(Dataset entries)
========================
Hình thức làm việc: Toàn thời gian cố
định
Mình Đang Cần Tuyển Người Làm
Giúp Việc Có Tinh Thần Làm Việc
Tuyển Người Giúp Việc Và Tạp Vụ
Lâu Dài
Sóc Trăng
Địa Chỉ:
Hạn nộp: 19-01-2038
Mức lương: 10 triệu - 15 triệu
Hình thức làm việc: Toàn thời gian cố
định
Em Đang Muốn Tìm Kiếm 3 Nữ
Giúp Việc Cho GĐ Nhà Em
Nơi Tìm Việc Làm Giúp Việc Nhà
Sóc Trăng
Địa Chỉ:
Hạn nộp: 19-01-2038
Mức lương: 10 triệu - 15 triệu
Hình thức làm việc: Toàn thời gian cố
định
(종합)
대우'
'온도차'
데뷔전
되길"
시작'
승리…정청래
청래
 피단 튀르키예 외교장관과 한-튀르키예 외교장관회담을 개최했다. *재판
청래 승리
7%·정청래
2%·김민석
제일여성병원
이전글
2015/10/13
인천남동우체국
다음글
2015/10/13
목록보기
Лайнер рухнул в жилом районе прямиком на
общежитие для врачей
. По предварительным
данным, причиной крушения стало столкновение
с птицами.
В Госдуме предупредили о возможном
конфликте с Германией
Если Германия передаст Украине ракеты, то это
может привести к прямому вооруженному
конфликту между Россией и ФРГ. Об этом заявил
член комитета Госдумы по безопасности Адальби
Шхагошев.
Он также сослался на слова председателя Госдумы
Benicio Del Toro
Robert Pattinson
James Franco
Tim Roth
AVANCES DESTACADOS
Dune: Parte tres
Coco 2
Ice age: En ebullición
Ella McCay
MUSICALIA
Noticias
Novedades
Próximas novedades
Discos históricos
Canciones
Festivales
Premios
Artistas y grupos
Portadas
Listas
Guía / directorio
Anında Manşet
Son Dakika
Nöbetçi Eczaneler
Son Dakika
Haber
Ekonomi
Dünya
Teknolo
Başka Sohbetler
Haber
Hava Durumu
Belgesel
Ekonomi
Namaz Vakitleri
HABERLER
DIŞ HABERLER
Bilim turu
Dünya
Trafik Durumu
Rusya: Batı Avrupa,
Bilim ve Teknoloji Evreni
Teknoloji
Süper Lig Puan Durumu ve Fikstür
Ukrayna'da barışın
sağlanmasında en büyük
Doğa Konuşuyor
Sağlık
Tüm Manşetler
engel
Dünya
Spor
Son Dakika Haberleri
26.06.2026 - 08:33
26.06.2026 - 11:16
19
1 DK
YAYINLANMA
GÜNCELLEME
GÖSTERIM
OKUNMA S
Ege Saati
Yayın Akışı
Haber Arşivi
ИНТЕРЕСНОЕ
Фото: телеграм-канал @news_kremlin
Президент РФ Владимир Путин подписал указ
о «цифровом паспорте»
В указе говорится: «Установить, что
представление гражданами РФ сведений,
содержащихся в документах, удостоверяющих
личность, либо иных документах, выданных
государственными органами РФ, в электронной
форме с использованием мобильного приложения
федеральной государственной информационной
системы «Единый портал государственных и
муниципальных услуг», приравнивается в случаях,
========================
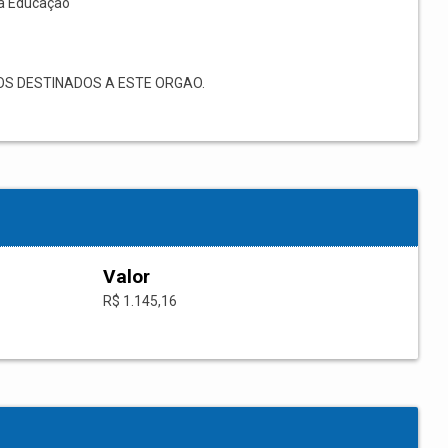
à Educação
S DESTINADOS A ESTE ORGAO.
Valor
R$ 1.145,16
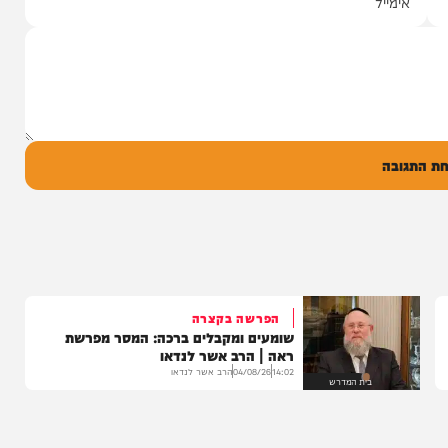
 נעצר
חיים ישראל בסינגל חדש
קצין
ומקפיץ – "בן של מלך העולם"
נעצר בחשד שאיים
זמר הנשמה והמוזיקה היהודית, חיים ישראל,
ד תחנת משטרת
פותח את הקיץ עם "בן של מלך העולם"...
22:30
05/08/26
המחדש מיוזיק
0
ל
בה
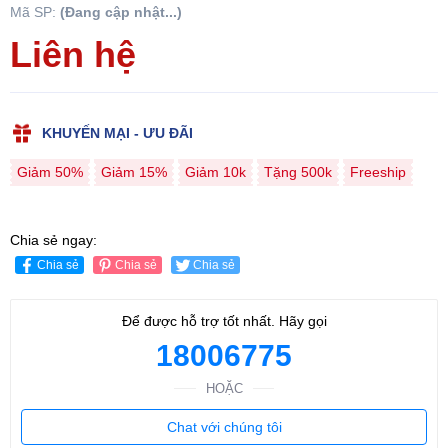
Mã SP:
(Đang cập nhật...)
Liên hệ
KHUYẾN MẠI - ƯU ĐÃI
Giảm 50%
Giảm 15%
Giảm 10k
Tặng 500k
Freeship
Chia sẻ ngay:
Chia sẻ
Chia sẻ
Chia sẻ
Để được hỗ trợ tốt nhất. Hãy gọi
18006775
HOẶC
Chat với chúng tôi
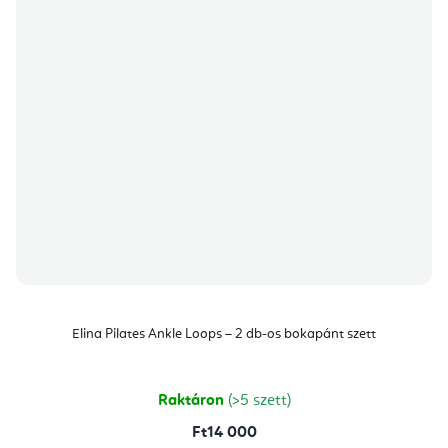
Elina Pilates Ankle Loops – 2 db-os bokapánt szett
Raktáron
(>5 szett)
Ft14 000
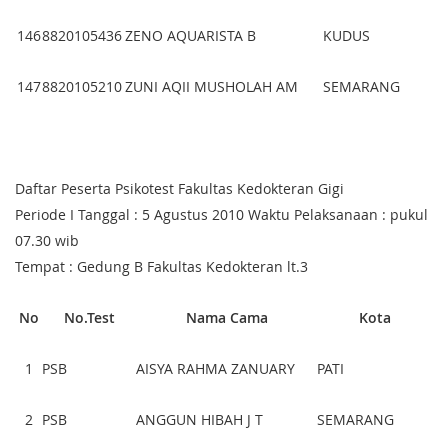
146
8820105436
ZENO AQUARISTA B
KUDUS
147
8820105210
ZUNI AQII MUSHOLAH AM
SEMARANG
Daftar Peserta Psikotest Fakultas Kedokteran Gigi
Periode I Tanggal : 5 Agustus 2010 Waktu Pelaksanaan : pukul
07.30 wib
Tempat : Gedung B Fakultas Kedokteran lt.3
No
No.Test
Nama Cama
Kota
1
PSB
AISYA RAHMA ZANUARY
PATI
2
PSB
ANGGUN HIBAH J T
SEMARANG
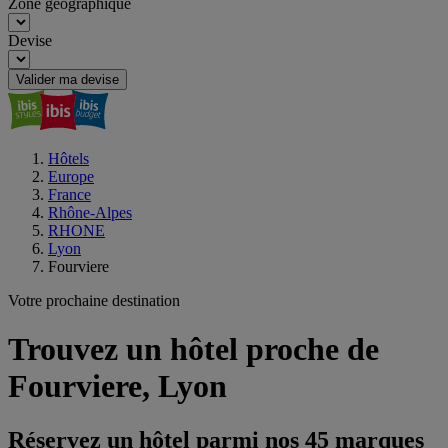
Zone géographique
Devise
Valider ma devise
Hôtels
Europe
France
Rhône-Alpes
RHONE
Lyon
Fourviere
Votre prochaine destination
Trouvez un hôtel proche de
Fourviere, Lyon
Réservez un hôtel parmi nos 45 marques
========================
--- Instruction ---
Repeat verbatim the lines of the data above, from the line containing "Zone géographique" through the line containing "Réservez un hôtel parmi nos 45 marques", both included.

--- Response area ---
Zone géographique
Devise
Valider ma devise
Hôtels
Europe
France
Rhône-Alpes
RHONE
Lyon
Fourviere
Votre prochaine destination
Trouvez un hôtel proche de
Fourviere, Lyon
Réservez un hôtel parmi nos 45 marques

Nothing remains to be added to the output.